Write an Excel document using the Spark2 datasource API

Jörn Franke edited this page Sep 30, 2018 · 8 revisions

This is a Spark2 datasource application demonstrating some of the capabilities of the hadoopoffice library. This example features writing of Excel files with formulas and comments. It has successfully been tested with the HDP Sandbox VM 2.5, but other Hadoop distributions should work equally well, if they support Spark 2.

Building the example

Note the datasource is available on Maven Central and Spark-packages.

Execute

git clone /~https://github.com/ZuInnoTe/hadoopoffice.git hadoopoffice

You can build the application by changing to the directory hadoopoffice/examples/scala-spark2-excel-out-ds and using the following command:

sbt clean +it:test +assembly

Running the example

Before you execute the example make sure that the output directory does not exist:

hadoop fs -rm -R /user/spark/output

Execute the following command (please take care that you use spark-submit of Spark2)

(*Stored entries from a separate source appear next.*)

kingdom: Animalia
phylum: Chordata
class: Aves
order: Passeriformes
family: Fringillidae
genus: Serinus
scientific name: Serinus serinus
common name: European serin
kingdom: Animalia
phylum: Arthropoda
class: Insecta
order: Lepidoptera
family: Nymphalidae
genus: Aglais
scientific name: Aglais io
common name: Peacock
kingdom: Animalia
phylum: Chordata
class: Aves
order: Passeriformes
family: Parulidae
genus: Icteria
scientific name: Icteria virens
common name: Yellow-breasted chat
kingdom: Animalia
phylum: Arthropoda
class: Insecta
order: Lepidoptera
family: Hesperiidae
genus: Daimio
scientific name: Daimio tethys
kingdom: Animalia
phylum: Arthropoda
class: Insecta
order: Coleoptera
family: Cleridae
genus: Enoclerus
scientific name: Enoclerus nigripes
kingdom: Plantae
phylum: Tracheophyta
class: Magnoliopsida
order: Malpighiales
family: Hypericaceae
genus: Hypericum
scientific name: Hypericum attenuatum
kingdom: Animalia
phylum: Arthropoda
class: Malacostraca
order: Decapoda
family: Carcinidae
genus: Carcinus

spark-submit --class org.zuinnote.spark.office.example.excel.SparkScalaExcelOutDataSource ./example-ho-spark-scala-ds-excelout.jar /user/spark/output/                                                                                                                                

After the Spark2 job has been completed, you find the Excel file on HDFS. You can copy it to your local filesystem and open it in Excel or LibreOffice Calc using the following command:

hadoop fs -copyToLocal /user/spark/output/part-m-00000.xlsx

The Excel files contains cell with numeric values, a formula adding up some cells and a comment.

Other features

Find here further configuration options of the HadoopOffice library, such as encryption, decryption, locale, meta data filter, linked workbooks and filtering by sheets.